“POPI” (the Protection of Personal Information Act) gives us important new protections against misuse of our “personal information” – widely defined to cover not just our names, identities and contact details, but also a wide spectrum of private information including things as diverse as race, religion, gender, sexual orientation, medical, financial and employment history etc. It even extends to information relating to our “personal opinions, views or preferences”, other people’s opinions about us, and private or confidential correspondence.
Businesses take note
You will be responsible for compliance with POPI’s stringent requirements in regard to the collection, usage, storage and disclosure of personal data, and you risk severe penalties (and substantial damages claims) for any contravention.

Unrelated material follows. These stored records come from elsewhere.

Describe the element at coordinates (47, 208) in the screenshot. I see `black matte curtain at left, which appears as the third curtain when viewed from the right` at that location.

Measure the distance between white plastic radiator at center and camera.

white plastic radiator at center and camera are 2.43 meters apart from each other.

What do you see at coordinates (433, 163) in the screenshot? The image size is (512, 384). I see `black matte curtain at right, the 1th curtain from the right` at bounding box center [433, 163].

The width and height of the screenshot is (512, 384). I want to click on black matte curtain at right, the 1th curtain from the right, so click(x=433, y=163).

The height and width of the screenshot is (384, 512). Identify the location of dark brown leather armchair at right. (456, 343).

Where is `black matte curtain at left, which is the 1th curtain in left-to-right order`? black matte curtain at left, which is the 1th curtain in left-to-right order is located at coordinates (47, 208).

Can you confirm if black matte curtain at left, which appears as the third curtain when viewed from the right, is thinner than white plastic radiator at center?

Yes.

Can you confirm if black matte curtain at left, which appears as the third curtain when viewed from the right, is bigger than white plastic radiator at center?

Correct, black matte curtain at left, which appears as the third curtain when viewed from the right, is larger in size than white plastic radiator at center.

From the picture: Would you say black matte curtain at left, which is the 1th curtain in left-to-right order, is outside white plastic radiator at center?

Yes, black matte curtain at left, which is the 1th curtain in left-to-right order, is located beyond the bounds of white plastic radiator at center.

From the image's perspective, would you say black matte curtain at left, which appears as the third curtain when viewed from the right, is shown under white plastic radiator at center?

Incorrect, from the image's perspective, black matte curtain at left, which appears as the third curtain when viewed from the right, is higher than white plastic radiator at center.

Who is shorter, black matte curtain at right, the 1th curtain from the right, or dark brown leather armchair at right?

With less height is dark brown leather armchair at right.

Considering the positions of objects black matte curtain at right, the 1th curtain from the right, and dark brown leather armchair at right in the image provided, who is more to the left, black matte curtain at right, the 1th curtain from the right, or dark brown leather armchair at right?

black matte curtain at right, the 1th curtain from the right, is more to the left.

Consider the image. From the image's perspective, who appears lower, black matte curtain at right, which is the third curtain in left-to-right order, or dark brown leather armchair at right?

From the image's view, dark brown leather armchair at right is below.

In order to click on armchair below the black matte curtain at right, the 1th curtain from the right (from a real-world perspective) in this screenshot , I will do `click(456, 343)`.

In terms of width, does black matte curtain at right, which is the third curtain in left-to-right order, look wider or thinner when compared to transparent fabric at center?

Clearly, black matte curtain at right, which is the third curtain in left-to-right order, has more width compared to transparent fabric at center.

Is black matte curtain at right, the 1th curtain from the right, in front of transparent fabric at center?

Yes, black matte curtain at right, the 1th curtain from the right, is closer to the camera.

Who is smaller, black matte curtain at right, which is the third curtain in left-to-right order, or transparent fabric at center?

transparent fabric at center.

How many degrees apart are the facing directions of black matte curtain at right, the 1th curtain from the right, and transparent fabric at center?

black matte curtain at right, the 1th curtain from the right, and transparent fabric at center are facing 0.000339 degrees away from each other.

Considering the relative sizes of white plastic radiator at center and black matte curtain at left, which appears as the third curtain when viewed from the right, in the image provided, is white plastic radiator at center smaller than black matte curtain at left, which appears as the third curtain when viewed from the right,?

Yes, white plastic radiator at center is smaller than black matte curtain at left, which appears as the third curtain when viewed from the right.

Your responsibility extends to virtually every kind of personal information obtained by or held by you, including for example information relating to your clients/customers, your suppliers, your employees, visitors, and so on.
The clock is ticking
POPI has been signed into law, but it hasn’t yet come into effect – that only happens when a “commencement” date is chosen and announced later. You will also have at least a year after commencement to comply, but the clock is ticking and there are requirements here that will mean embedding compliance procedures into all your business systems. In other words, you need to start now on identifying what personal data you hold, why and under what authority you hold it, and how secure it is.
We’ll let you have some practical advice on how to go about actually preparing for compliance in future newsletters, particularly once POPI commences, the Information Regulator is appointed, and the regulations are promulgated.